Tuesday, November 18, 2014

Heritage

Cormac McCarthy wrote a handful of serious, literary novels that were largely unread.  Several thousand books were printed, several hundred sold, and the rest were pulped or remaindered.  Nearly 27 years after his first novel was published, he gained widespread fame with the publication of All the Pretty Horses.  After years of toiling in obscurity, McCarthy found himself reading to packed houses.  Everywhere he went, people came up to him and told him they had been reading him for years and loved his work.  He was polite but in interviews he was honest.  He would say there is no way in the world that all the people who swore they read his book for years, actually read them.  If they had, McCarthy correctly surmised, he would have sold more books.

I was a rabid fan of Sean Brock before he was mentioned in the New Yorker, before Lucky Peach was a magazine, before he went to Scandinavia, before Husk, before PBS, before James Beard Awards. Like Cormac McCarthy, I am sure many people say that to him, but it is true. 

Brock is the father, brother, son I never had.  He know not to put sugar in cornbread, he can spot a crowder pea at forty yards, and he has thick Southern dirt under his fingernails and he is proud of it.  Needless to say, I have been waiting for this book for a long time, years....
Frankly, I often wished he would keep his butt home and write the damn cookbook instead of traveling the world being the culinary star he has become.  Finally, his book was published.

In it, he pays homage to the producer who provide him with the raw materials of the kitchen.  It is beautiful, but it is a tad chefy. (I lied, it is a lot chefy.)  Still, the boy can make some cornbread.

Cracklin' Cornbread

4 ounces bacon, preferably Benton's
2 cups cornmeal, preferably Anson Mill's Antebellum Coarse Yellow Cornmeal
1 teaspoon kosher salt
1/2 teaspoon baking soda
1/2 teaspoon baking powder
1 1/2 cups whole-milk buttermilk
1 large egg, lightly beaten
Directions: 

Preheat the oven to 450°F. Put a 9-inch cast-iron skillet in the oven to preheat for at least 10 minutes.

Run the bacon through a meat grinder or very finely mince it.

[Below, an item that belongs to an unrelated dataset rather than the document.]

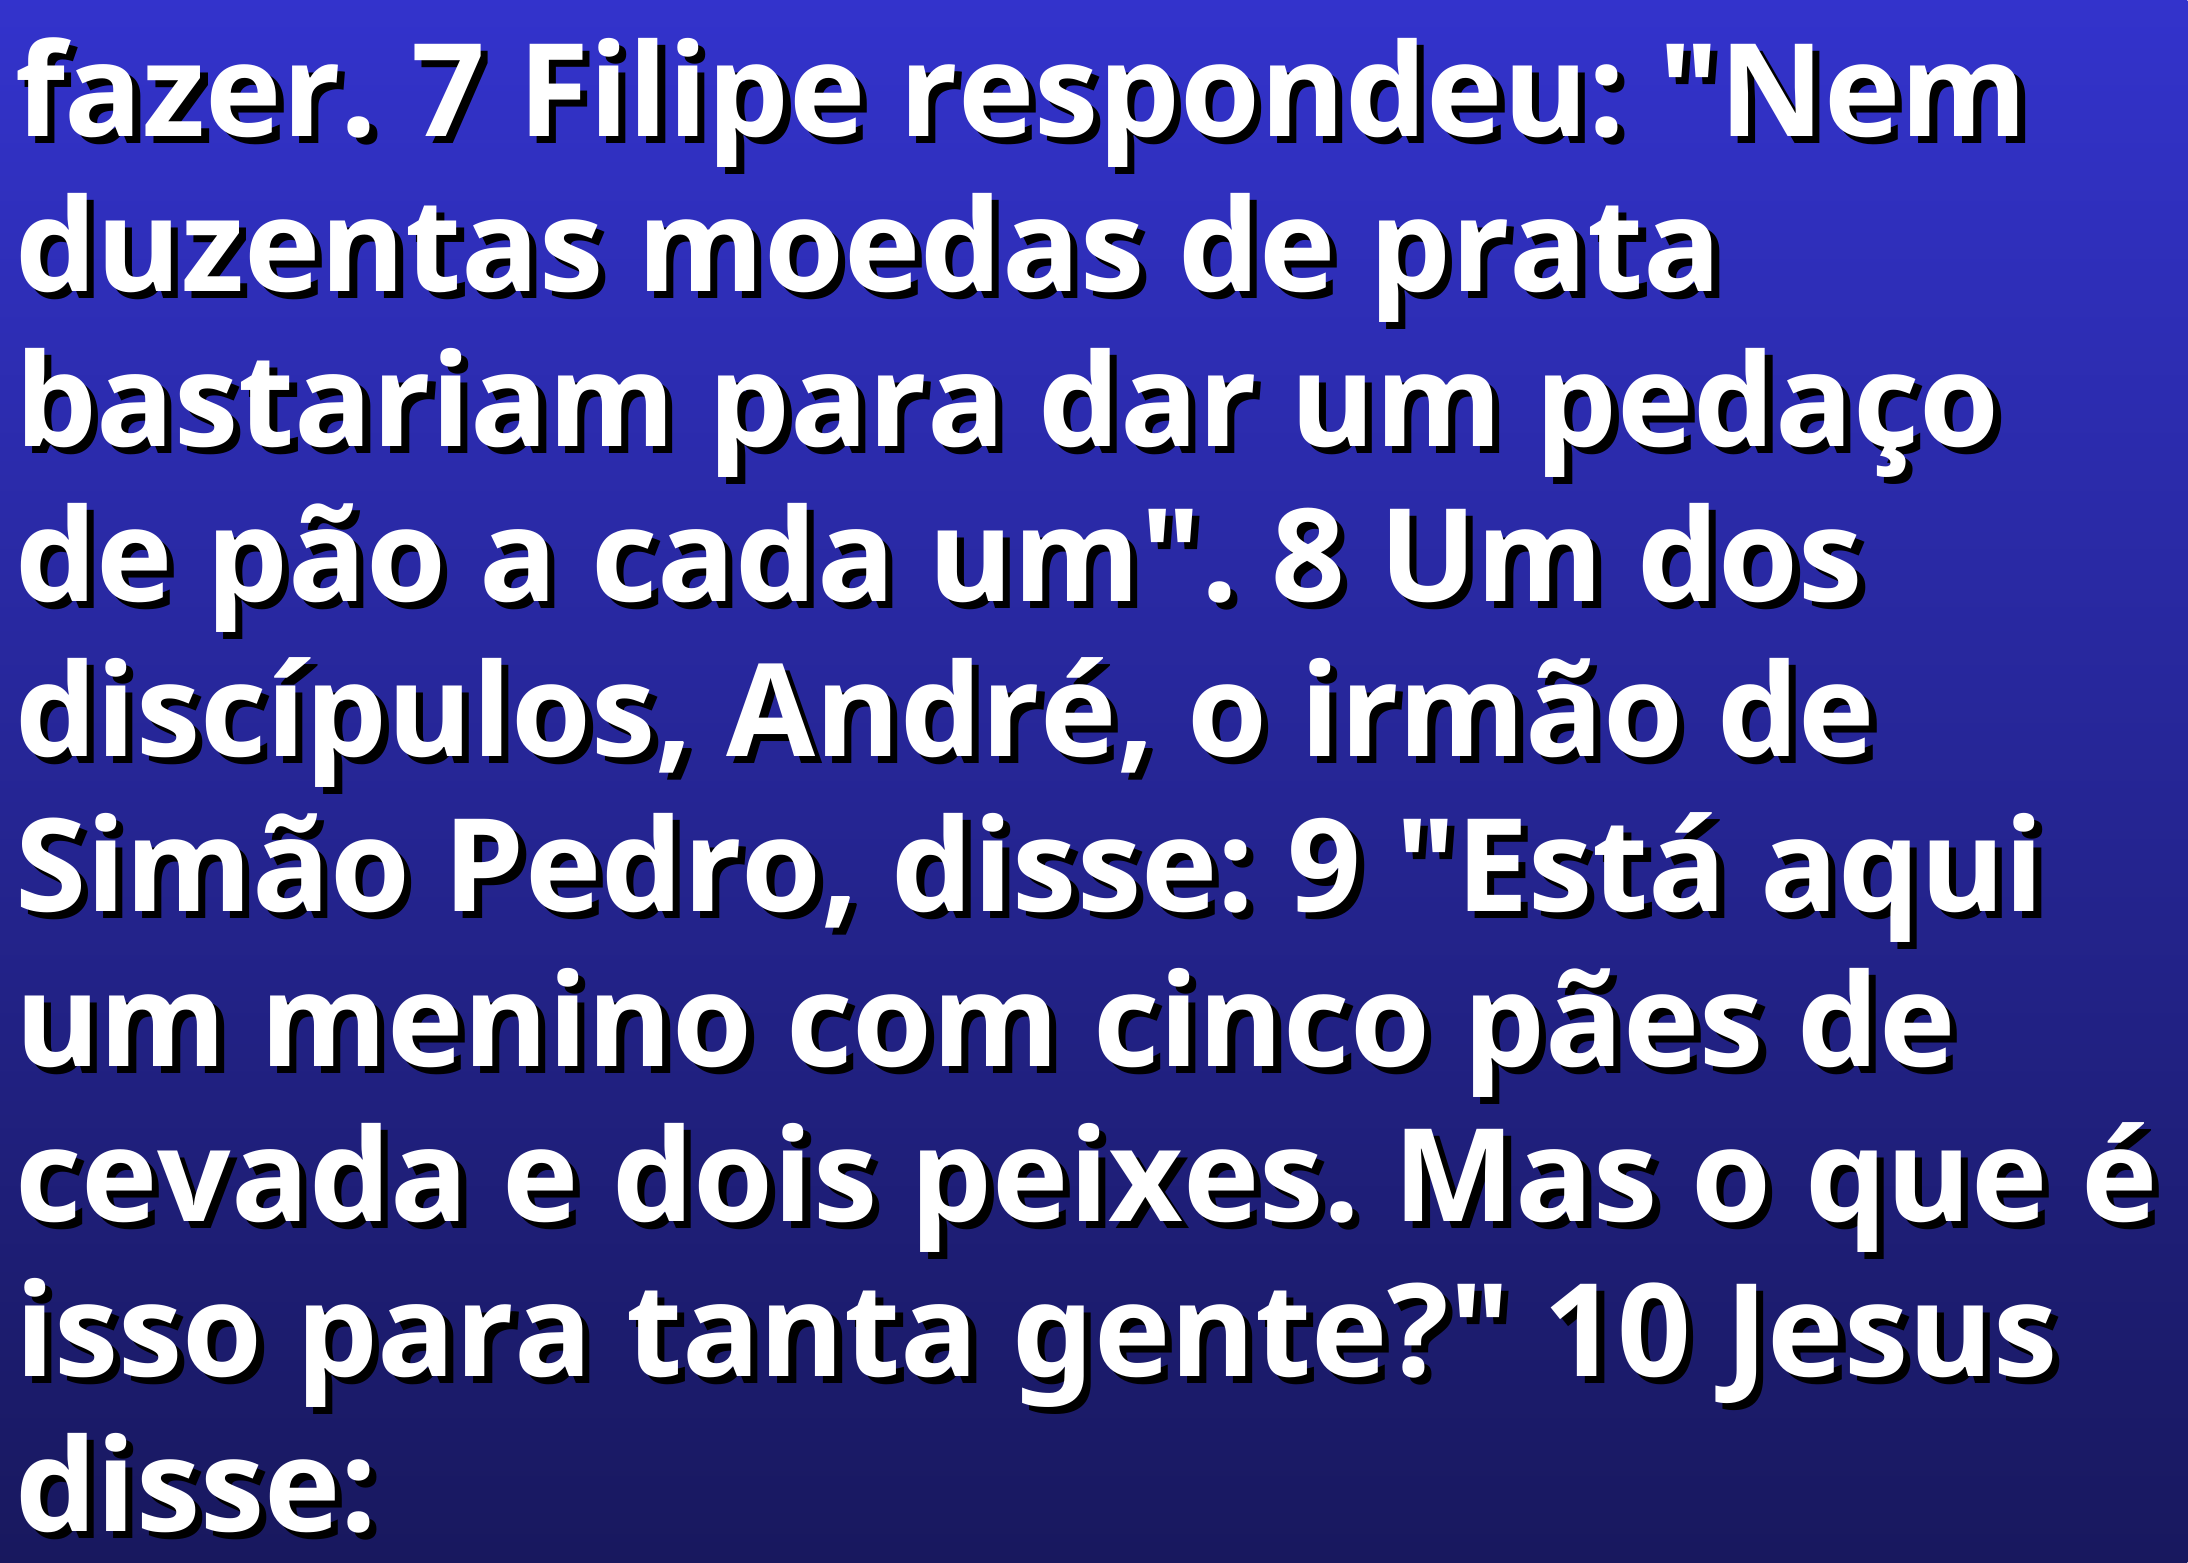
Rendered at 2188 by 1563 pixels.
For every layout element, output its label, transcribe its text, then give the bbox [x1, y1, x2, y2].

Put the bacon in a skillet large enough to hold it in one layer and cook over medium-low heat, stirring frequently so that it doesn’t burn, until the fat is rendered and the bits of bacon are crispy, 4 to 5 minutes. Remove the bits of bacon to a paper towel to drain, reserving the fat. You need 5 tablespoons bacon fat for this recipe.

Combine the cornmeal, salt, baking soda, baking powder and bits of bacon in a medium bowl. Reserve 1 tablespoon of the bacon fat and combine the remaining 4 tablespoons fat, the buttermilk and egg in a small bowl. Stir the wet ingredients into the dry ingredients just to combine; do not overmix.

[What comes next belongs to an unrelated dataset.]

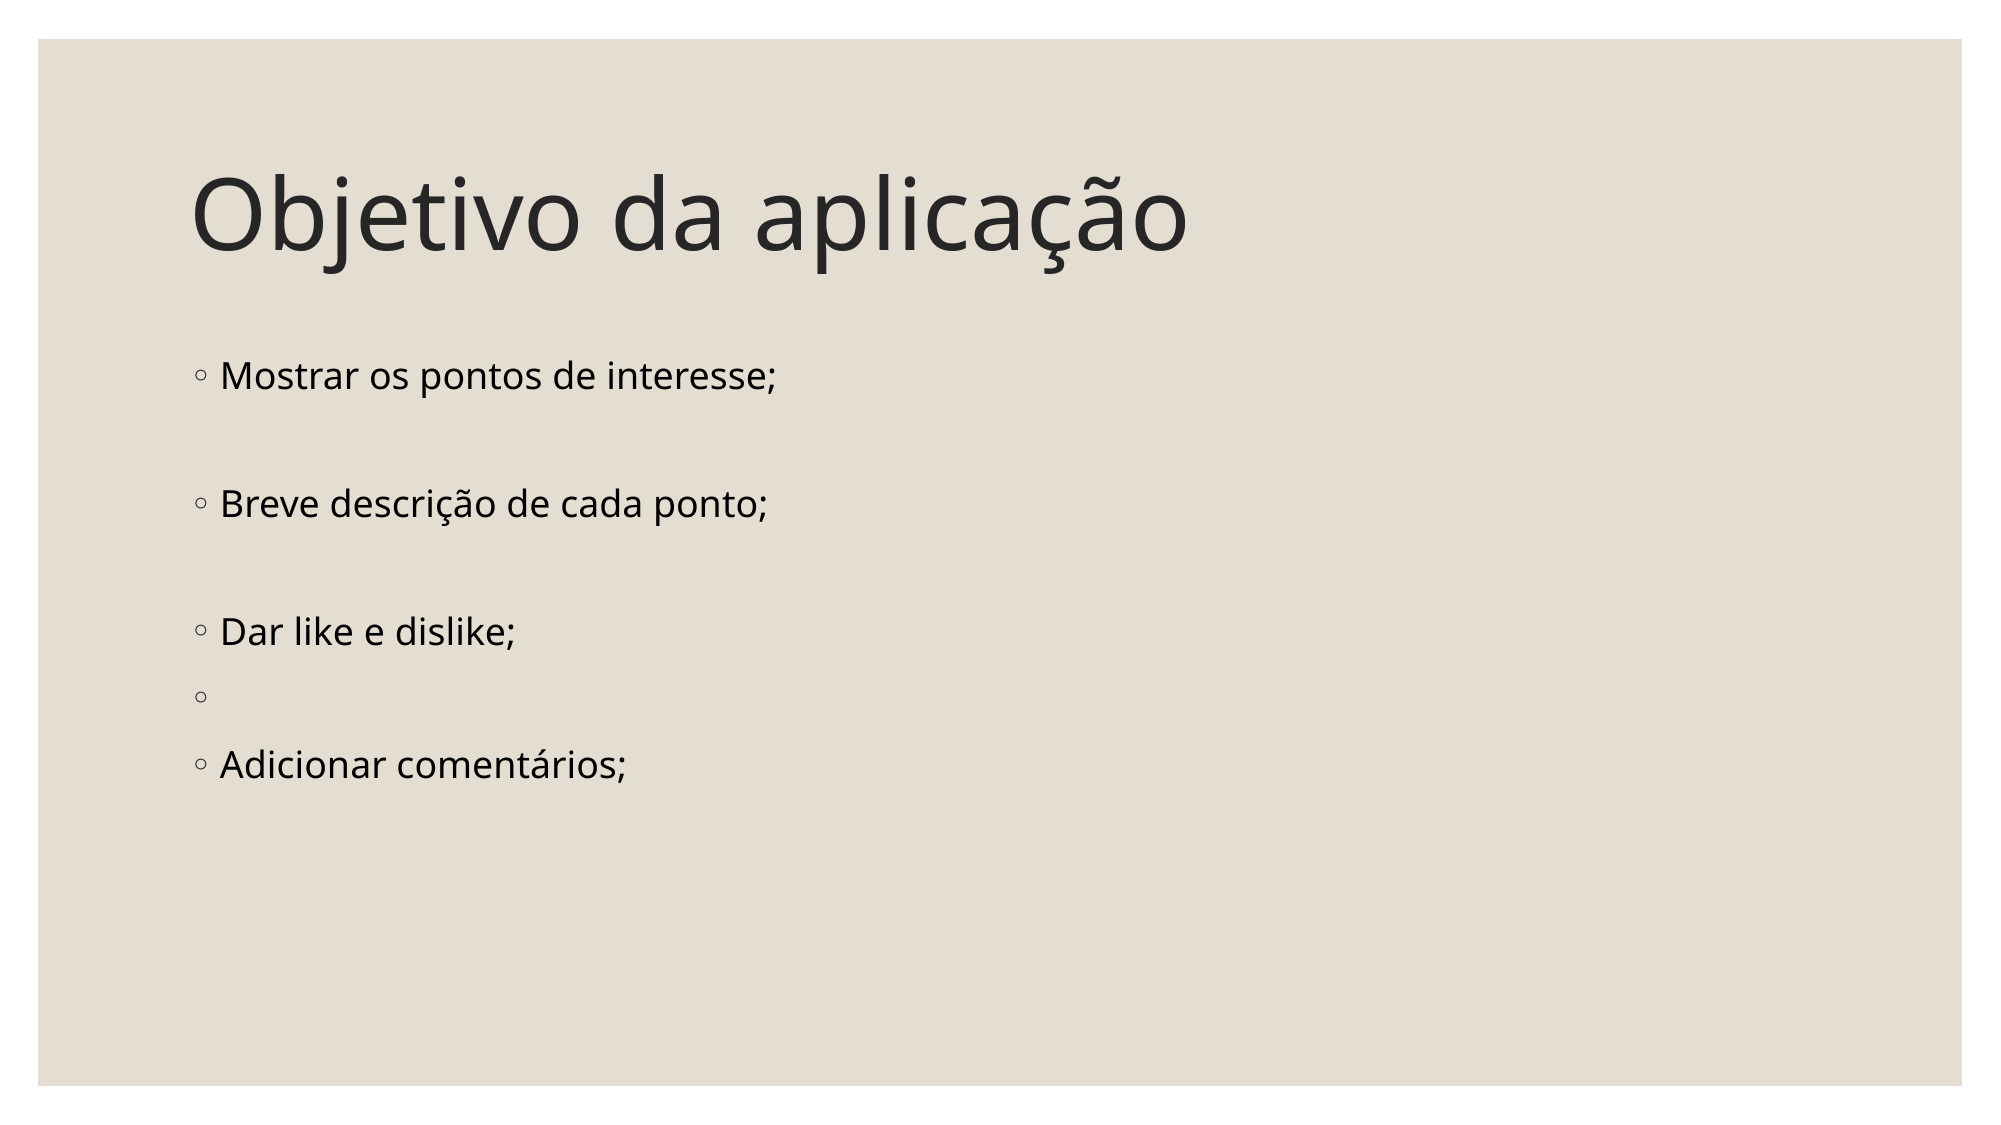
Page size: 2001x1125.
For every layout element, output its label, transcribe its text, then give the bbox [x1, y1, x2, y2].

list Mostrar os pontos de interesse; Breve descrição de cada ponto; Dar like e dislike; Adicionar comentários; [174, 345, 1825, 991]
title Objetivo da aplicação [174, 105, 1825, 331]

Move the skillet from the oven to the stove, placing it over high heat. Add the reserved tablespoon of bacon fat and swirl to coat the skillet. Pour in the batter, distributing it evenly. It should sizzle.

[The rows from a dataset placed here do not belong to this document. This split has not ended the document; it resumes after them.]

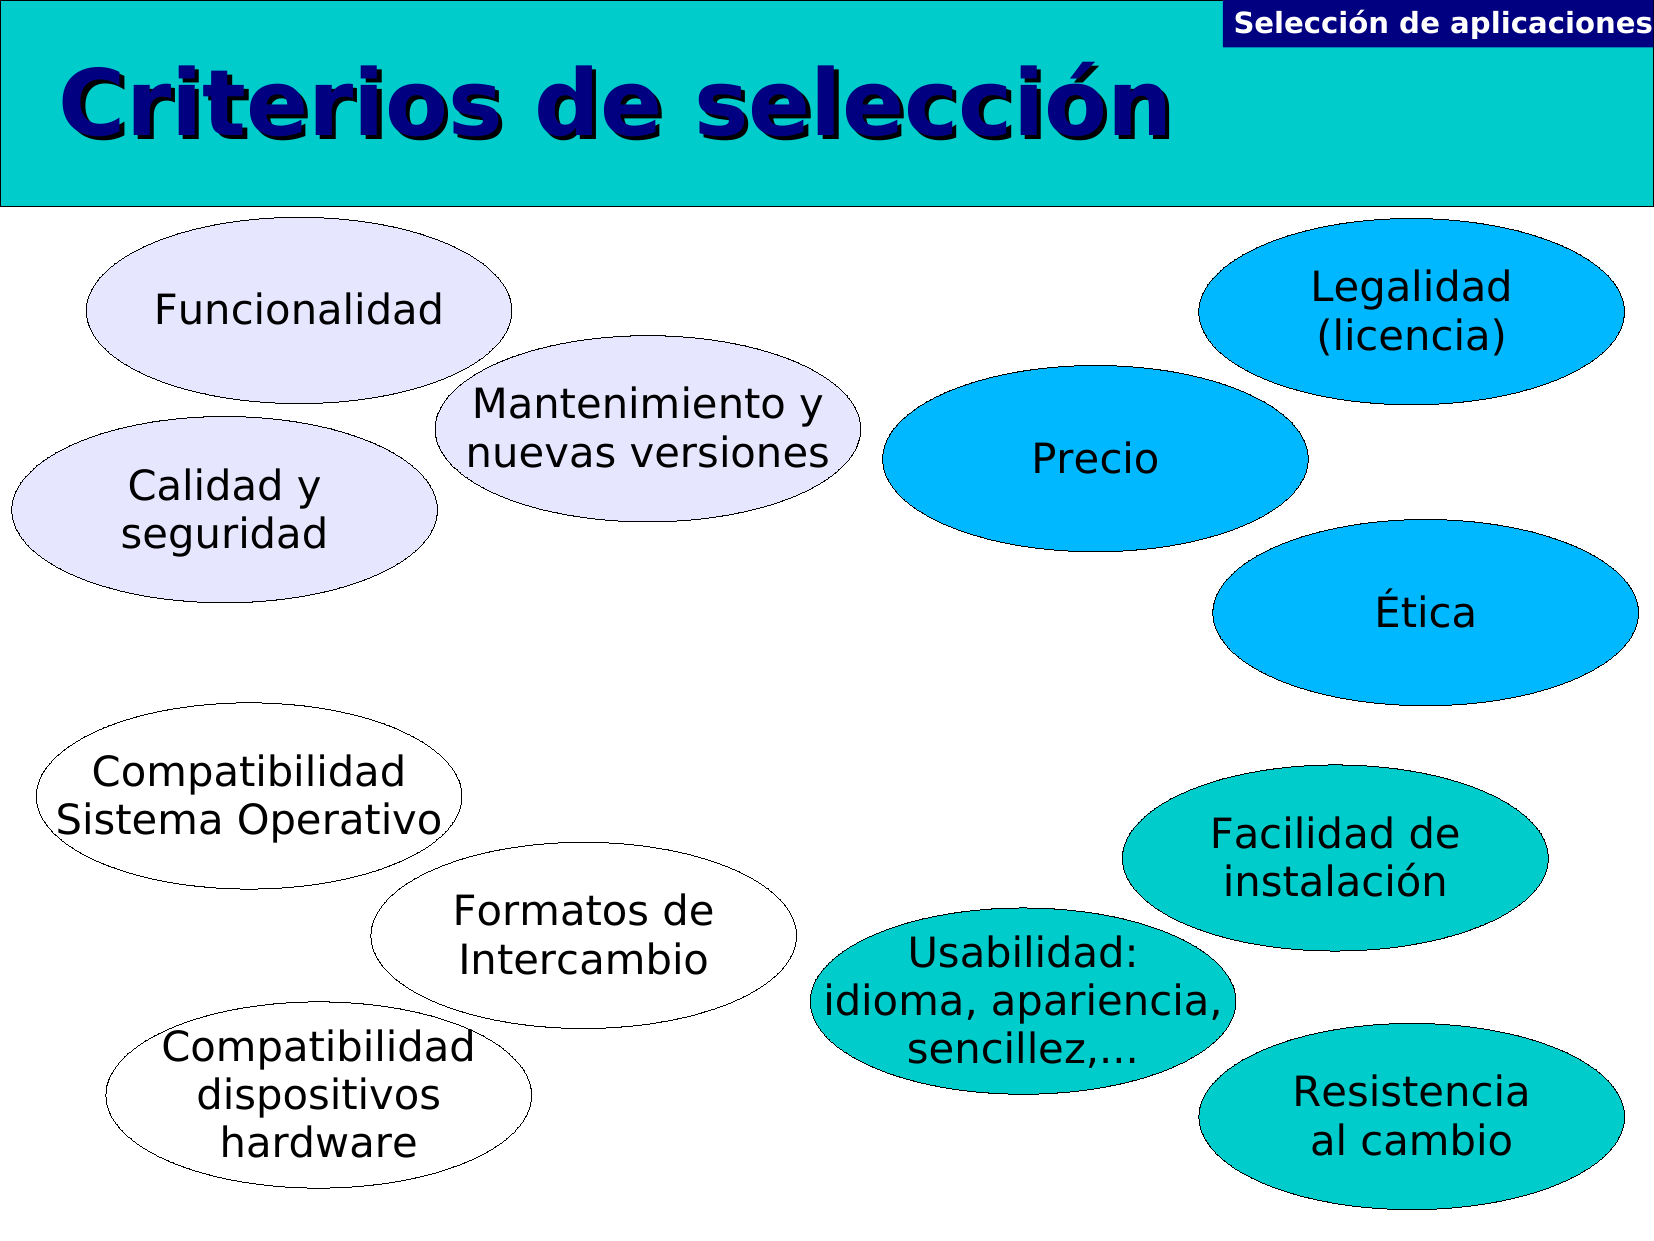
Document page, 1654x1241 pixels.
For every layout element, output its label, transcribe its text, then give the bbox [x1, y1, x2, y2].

text_box Mantenimiento y nuevas versiones [435, 335, 861, 522]
text_box Precio [882, 365, 1309, 552]
text_box Ética [1212, 519, 1639, 706]
text_box Usabilidad: idioma, apariencia, sencillez,... [810, 907, 1236, 1095]
text_box Resistencia al cambio [1198, 1023, 1625, 1210]
text_box Funcionalidad [86, 217, 512, 404]
title Criterios de selección [59, 14, 1654, 192]
text_box Selección de aplicaciones [1222, 0, 1654, 48]
text_box Formatos de Intercambio [370, 842, 797, 1029]
text_box Facilidad de instalación [1122, 764, 1549, 952]
text_box Compatibilidad Sistema Operativo [36, 702, 462, 890]
text_box Compatibilidad dispositivos hardware [105, 1001, 532, 1189]
text_box Calidad y seguridad [11, 416, 438, 603]
text_box Legalidad (licencia) [1198, 218, 1625, 405]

Bake the cornbread for about 20 minutes, until a toothpick inserted in the center comes out clean. Serve warm from the skillet.

I was overjoyed that this book was finally published.  It is his rock star chef opus. But I am glad it is out of the way.  I long for that other cookbook in Sean Brock, the one that his grandmother would pick up and move to the shelf because she had the recipes memorized.